- Full name: Philip Richard Erenberg
- Born: March 16, 1909 Loyew, Russian Empire
- Died: February 2, 1992 (aged 82) West Hollywood, California, U.S.

Gymnastics career
- Discipline: Men's artistic gymnastics
- Country represented: United States
- Gym: Los Angeles Athletic Club
- Medal record
Men's artistic gymnastics
Representing United States
| Event | 1st | 2nd | 3rd |
| Olympic Games | 0 | 1 | 0 |
| Total | 0 | 1 | 0 |
Olympic Games
| Silver medal – second place | 1932 Los Angeles | Indian clubs |

= Philip Erenberg =

American gymnast (1909–1992)

Philip Richard Erenberg (March 16, 1909 – February 2, 1992) was an American gymnast. He was a member of the United States men's national artistic gymnastics team and competed at the 1932 Summer Olympics and won the silver medal for Indian clubs.

==Personal life==
Born in Belarus in the Russian Empire, Erenberg was Jewish. He arrived in the United States around 1912 at the age of three with his family. He had one brother and one sister. Initially, his family lived in the Humboldt Park neighborhood of Chicago, Illinois, where his father was a worker and foreman at the Florsheim Shoe Company. In 1923 they moved to Los Angeles, where he attended Roosevelt High School, where he participated in sports and served as a sportswriter for the school newspaper. He was introduced to gymnastics around the age of 18, and as Roosevelt High was a new school with a new gymnasium and had acquired only limited equipment, he took up the Indian Clubs as they were inexpensive and easy to acquire.

Erenberg noted that Los Angeles became a growth center for gymnastics and Roosevelt High produced several Olympic athletes including track star Lillian Copeland, divers Johnny and Michael Galitzen, and basketball player Sam Balter who won a gold in the 1936 Olympics. In Indian Club Swinging, there is no juggling and the club never leaves the palm of your hand, making the sport more dependent on muscle and endurance then purely on timing, as the clubs each weigh around a pound and a half.

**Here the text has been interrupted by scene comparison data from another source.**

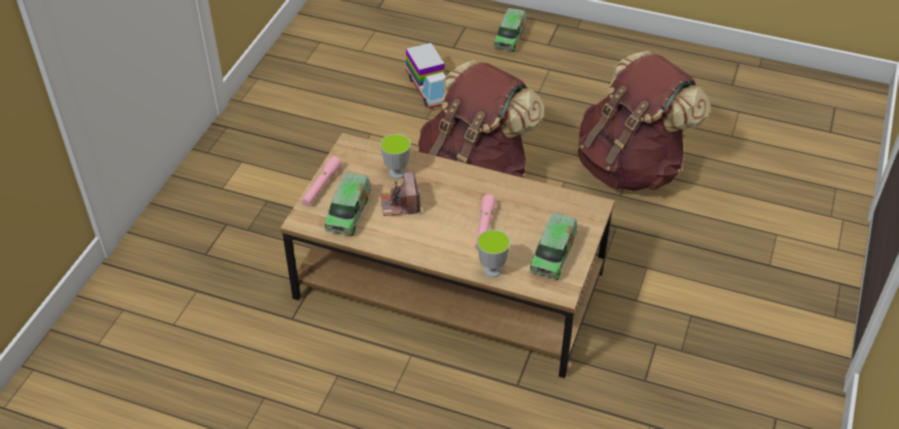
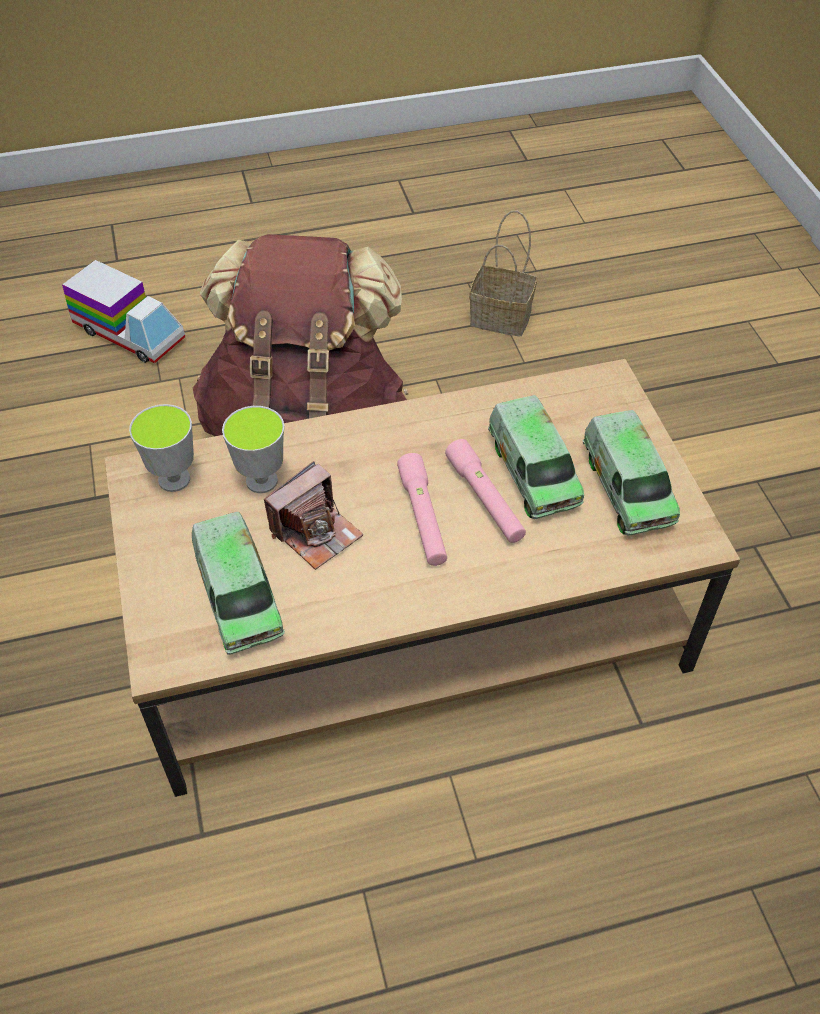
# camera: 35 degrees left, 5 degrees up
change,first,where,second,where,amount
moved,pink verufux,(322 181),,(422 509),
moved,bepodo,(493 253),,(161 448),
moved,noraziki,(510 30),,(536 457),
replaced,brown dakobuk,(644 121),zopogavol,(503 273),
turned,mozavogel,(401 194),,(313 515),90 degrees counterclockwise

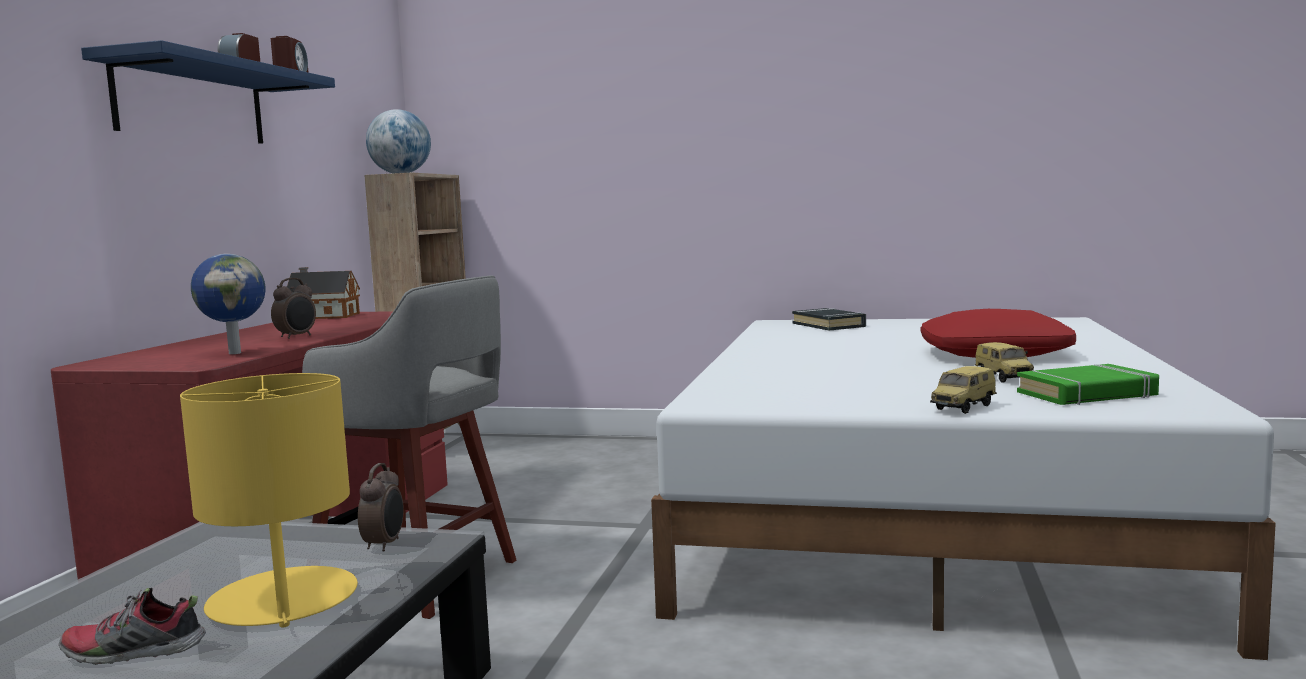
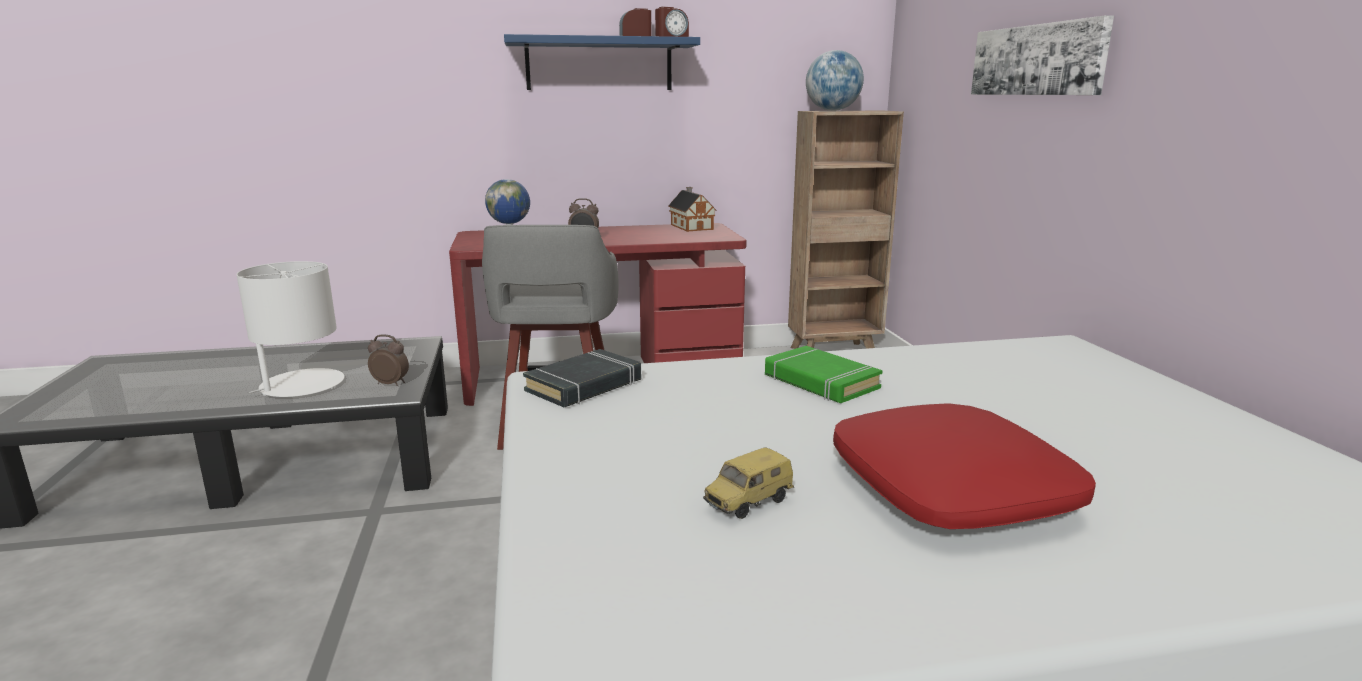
# camera: 65 degrees right, 10 degrees up
change,first,where,second,where,amount
removed,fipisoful,(132 626),,,
removed,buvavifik,(963 390),,,
added,,,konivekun,(1042 55),
moved,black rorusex,(829 319),,(582 378),
moved,green rorusex,(1088 384),,(824 374),
recoloured,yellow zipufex,(269 500),white zipufex,(290 329),
turned,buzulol,(381 507),,(388 360),150 degrees counterclockwise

He attended UCLA as an undergraduate. Erenberg received a medical degree from the University of California, Irvine School of Medicine in 1934. He practiced obstetrics and then internal medicine in the Los Angeles area with a practice in Hollywood for a period, completing over a fifty-year career in his lifetime. He lived for a period on Laurel Pass near Laurel Canyon, and Hollywood. He married Doris Weitzman, who attended UCLA, in the fall of 1937 in Hollywood, and was later married to Patricia Zidell. The great majority of his medical career was in private practice at the same Los Angeles office.

==Olympic silver medal==
Erenberg was given a membership in and competed for the Los Angeles Athletic Club.

Erenberg won the 1932 National American Athletic Union (AAU) Championship in Indian Clubs. He heard about the Olympic selection for Indian Clubs through the Los Angeles Athletic Club, but with few Indian Club Swingers, Erenberg did not recall that he was required to compete for the team. A selection process of some form did occur in Los Angeles around July 25, 1932, where Erenberg was placed first in club swinging.

He competed at the 1932 Summer Olympics in Los Angeles, where he received a silver medal in gymnastics in clubs. The gold medalist was American George Roth, and the bronze medalist was American William Kuhlemeier, giving the Americans a clean sweep of the medal competition in the event that year. In the 1932 Olympics and prior, Americans had a limited history with Olympic medals in Gymnastics competitions. He received his invitation to the Olympics during the years he was enrolled at Medical School, eventually graduating from UC Irvine in 1934.

Erenberg and his wife Patricia Zidell had a son and a daughter. He died in Los Angeles in Los Angeles County on February 2, 1992.

In 2010 Erenberg was inducted into the Southern California Jewish Sports Hall of Fame.